Detecting Scarce and Sparse Anomalous: Solving Dual Imbalance in Multi-Instance Learning
This addresses a needle-in-a-haystack problem for real-world anomaly detection applications, but it is incremental as it builds on existing PU learning methods.
The paper tackled the challenge of detecting anomalous samples that are both scarce and sparse, which creates a dual imbalance in Multi-Instance Learning, by reformulating it as a fine-grained PU learning problem and proposing the BFGPU framework; experiments on synthetic and real-world datasets showed its effectiveness.
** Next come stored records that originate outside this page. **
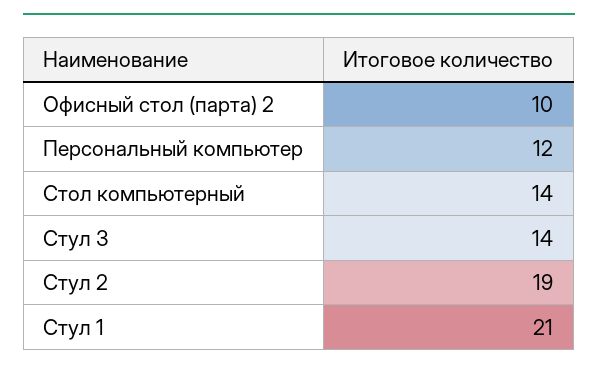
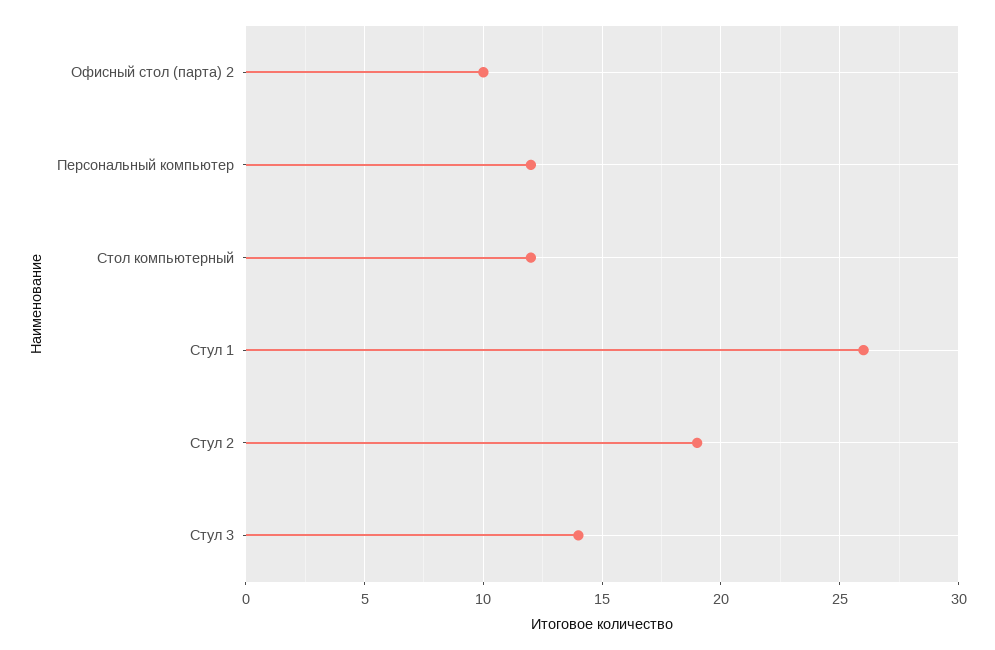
  {
    "Офисный стол (парта) 2": 10,
    "Персональный компьютер": 12,
-   "Стол компьютерный": 14,
+   "Стол компьютерный": 12,
    "Стул 3": 14,
    "Стул 2": 19,
-   "Стул 1": 21
+   "Стул 1": 26
  }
In real-world applications, it is highly challenging to detect anomalous samples with extremely sparse anomalies, as they are highly similar to and thus easily confused with normal samples. Moreover, the number of anomalous samples is inherently scarce. This results in a dual imbalance Multi-Instance Learning (MIL) problem, manifesting at both the macro and micro levels. To address this "needle-in-a-haystack problem", we find that MIL problem can be reformulated as a fine-grained PU learning problem. This allows us to address the imbalance issue in an unbiased manner using micro-level balancing mechanisms. To this end, we propose a novel framework, Balanced Fine-Grained Positive-Unlabeled (BFGPU)-based on rigorous theoretical foundations. Extensive experiments on both synthetic and real-world datasets demonstrate the effectiveness of BFGPU.